The required answer is every line of the data containing the word "hand".

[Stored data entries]
+-------+

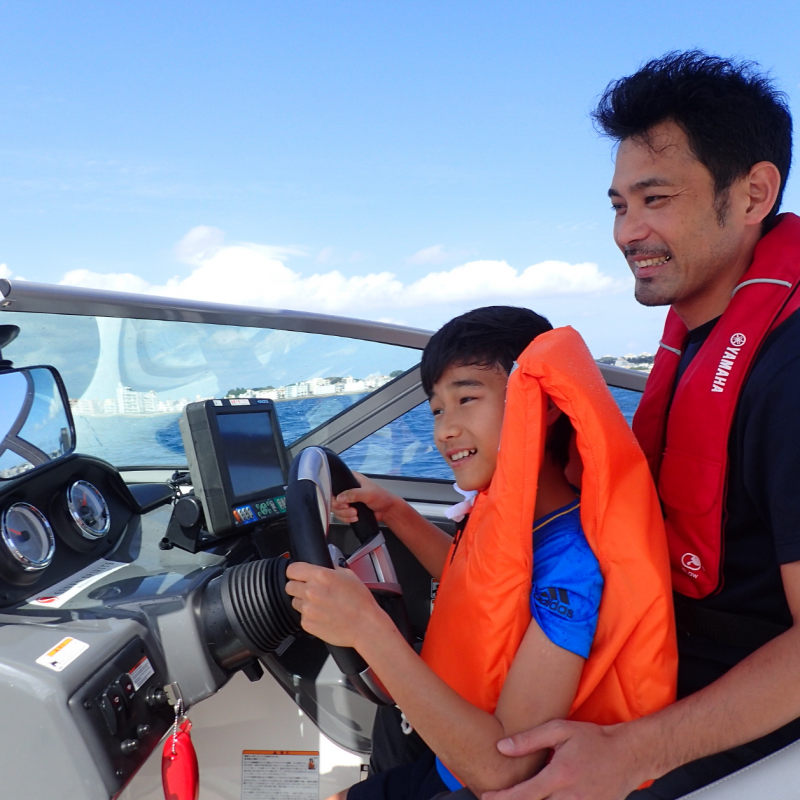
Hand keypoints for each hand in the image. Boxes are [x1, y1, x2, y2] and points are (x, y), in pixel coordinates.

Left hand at [285, 561, 387, 647]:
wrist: (364, 626)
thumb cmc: (360, 602)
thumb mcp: (349, 575)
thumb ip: (332, 569)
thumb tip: (324, 568)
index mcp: (320, 576)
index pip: (292, 569)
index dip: (295, 572)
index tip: (298, 575)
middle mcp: (311, 591)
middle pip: (289, 586)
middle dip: (298, 586)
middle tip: (311, 590)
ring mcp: (307, 609)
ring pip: (294, 602)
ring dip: (303, 602)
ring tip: (320, 604)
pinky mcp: (307, 624)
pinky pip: (301, 617)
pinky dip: (309, 616)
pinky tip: (323, 615)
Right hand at [331, 471, 399, 524]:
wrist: (387, 511)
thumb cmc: (381, 497)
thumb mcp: (368, 493)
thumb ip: (353, 494)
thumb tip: (339, 498)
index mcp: (351, 479)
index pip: (334, 484)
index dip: (334, 494)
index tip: (341, 501)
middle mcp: (346, 488)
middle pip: (333, 499)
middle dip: (341, 507)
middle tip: (351, 509)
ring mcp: (347, 500)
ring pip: (336, 509)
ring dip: (344, 514)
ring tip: (355, 514)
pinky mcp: (348, 510)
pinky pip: (340, 515)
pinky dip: (346, 519)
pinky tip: (355, 518)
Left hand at [482, 719, 652, 799]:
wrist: (628, 755)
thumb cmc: (592, 739)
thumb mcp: (560, 731)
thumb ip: (529, 740)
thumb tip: (501, 747)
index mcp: (560, 776)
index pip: (525, 794)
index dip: (503, 799)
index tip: (486, 798)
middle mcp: (571, 797)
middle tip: (498, 799)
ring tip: (520, 796)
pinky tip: (544, 798)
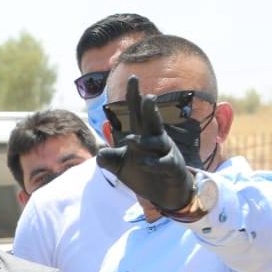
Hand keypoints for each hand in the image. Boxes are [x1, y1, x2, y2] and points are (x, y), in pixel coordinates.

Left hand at [96, 75, 195, 211]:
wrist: (165, 194)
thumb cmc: (144, 173)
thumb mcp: (121, 167)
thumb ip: (109, 159)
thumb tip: (99, 153)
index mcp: (143, 134)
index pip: (136, 113)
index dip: (134, 96)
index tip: (133, 77)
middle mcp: (156, 139)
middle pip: (152, 121)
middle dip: (149, 110)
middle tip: (148, 97)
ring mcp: (165, 152)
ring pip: (156, 143)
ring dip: (143, 142)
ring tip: (129, 140)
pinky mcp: (172, 167)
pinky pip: (163, 163)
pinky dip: (152, 163)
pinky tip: (143, 163)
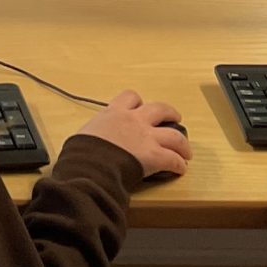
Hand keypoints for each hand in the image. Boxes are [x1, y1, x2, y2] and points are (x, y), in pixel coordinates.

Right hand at [72, 89, 192, 180]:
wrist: (89, 166)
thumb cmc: (81, 152)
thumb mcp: (84, 134)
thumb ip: (95, 133)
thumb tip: (90, 142)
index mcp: (114, 112)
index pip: (130, 97)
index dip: (138, 102)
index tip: (139, 107)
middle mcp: (134, 120)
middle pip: (160, 109)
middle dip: (170, 113)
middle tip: (174, 118)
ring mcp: (147, 137)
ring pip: (174, 134)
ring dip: (182, 142)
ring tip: (185, 149)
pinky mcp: (154, 156)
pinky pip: (173, 159)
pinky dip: (178, 164)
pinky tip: (180, 169)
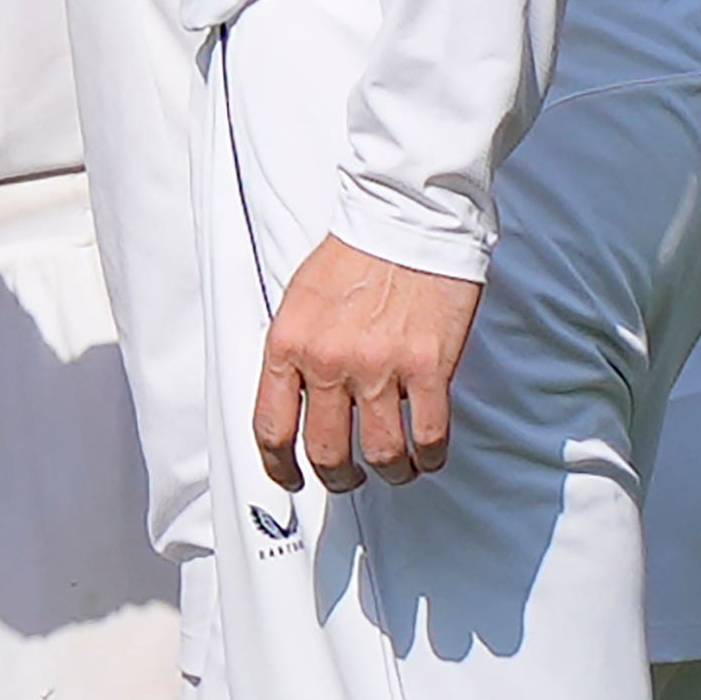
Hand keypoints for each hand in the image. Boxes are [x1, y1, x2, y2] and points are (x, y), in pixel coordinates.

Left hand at [254, 235, 484, 492]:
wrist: (404, 221)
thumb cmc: (352, 257)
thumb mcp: (298, 301)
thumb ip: (295, 351)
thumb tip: (295, 400)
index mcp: (288, 345)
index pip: (271, 426)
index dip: (278, 465)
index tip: (289, 478)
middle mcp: (328, 362)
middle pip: (328, 452)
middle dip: (339, 477)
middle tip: (349, 477)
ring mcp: (379, 368)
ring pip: (382, 454)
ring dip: (389, 472)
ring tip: (394, 468)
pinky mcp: (428, 368)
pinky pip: (429, 437)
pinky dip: (429, 457)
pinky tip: (428, 454)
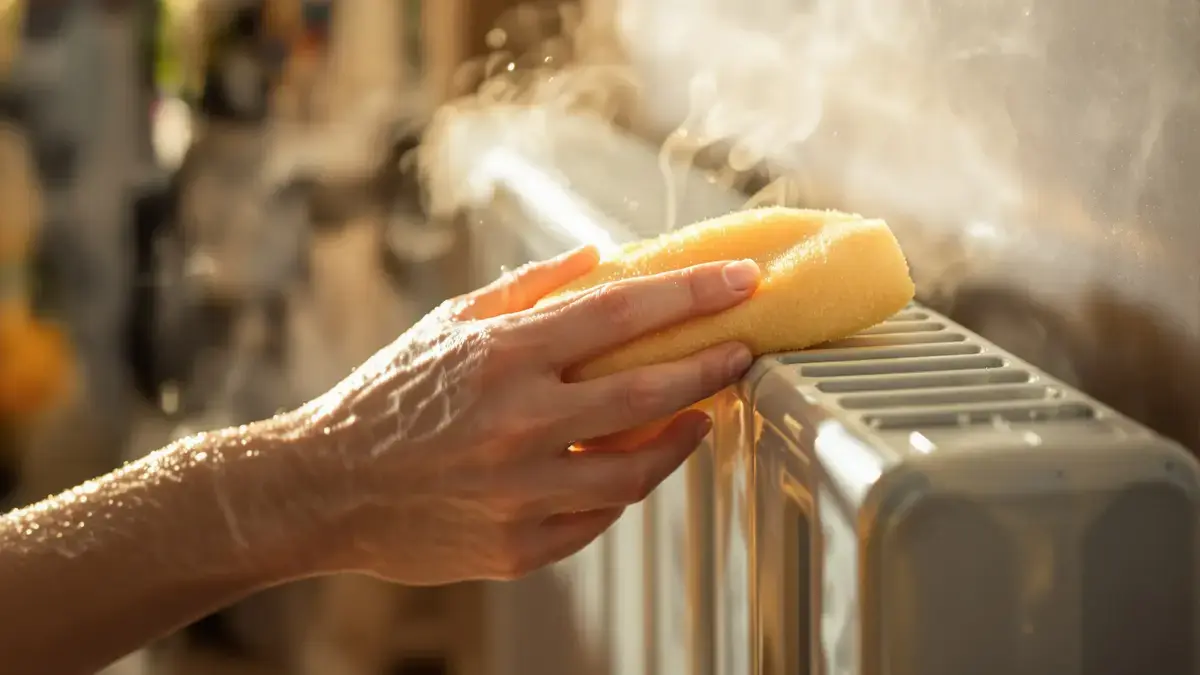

+-------+

ANSWER TO THE EXERCISE:
Hand keypoints for each hand in the image. Boxes are [x1, y1, x2, y2] and points are (x, y), in pixel coordinates.
Left hand at [285, 561, 387, 647]:
Right hand at [331, 471, 399, 524]:
Left hand at [482, 719, 652, 799]:
Hand keypoints for each hand in the image. Boxes are [x1, y1, x2, y2] and points are (x, y), in pixel coordinates.
Left hand at [96, 75, 195, 211]:
Hand keypoints for each hand in the image. Boxes are [x1, y1, x2, y2] and points are (x, y), in pixel coordinates.
Right hand at [72, 89, 192, 180]:
Hand keypoints for each hand in the image. Boxes are [x1, y1, x2, y2] and points are (x, y), in pixel coordinates.
Left hand at [254, 235, 484, 492]:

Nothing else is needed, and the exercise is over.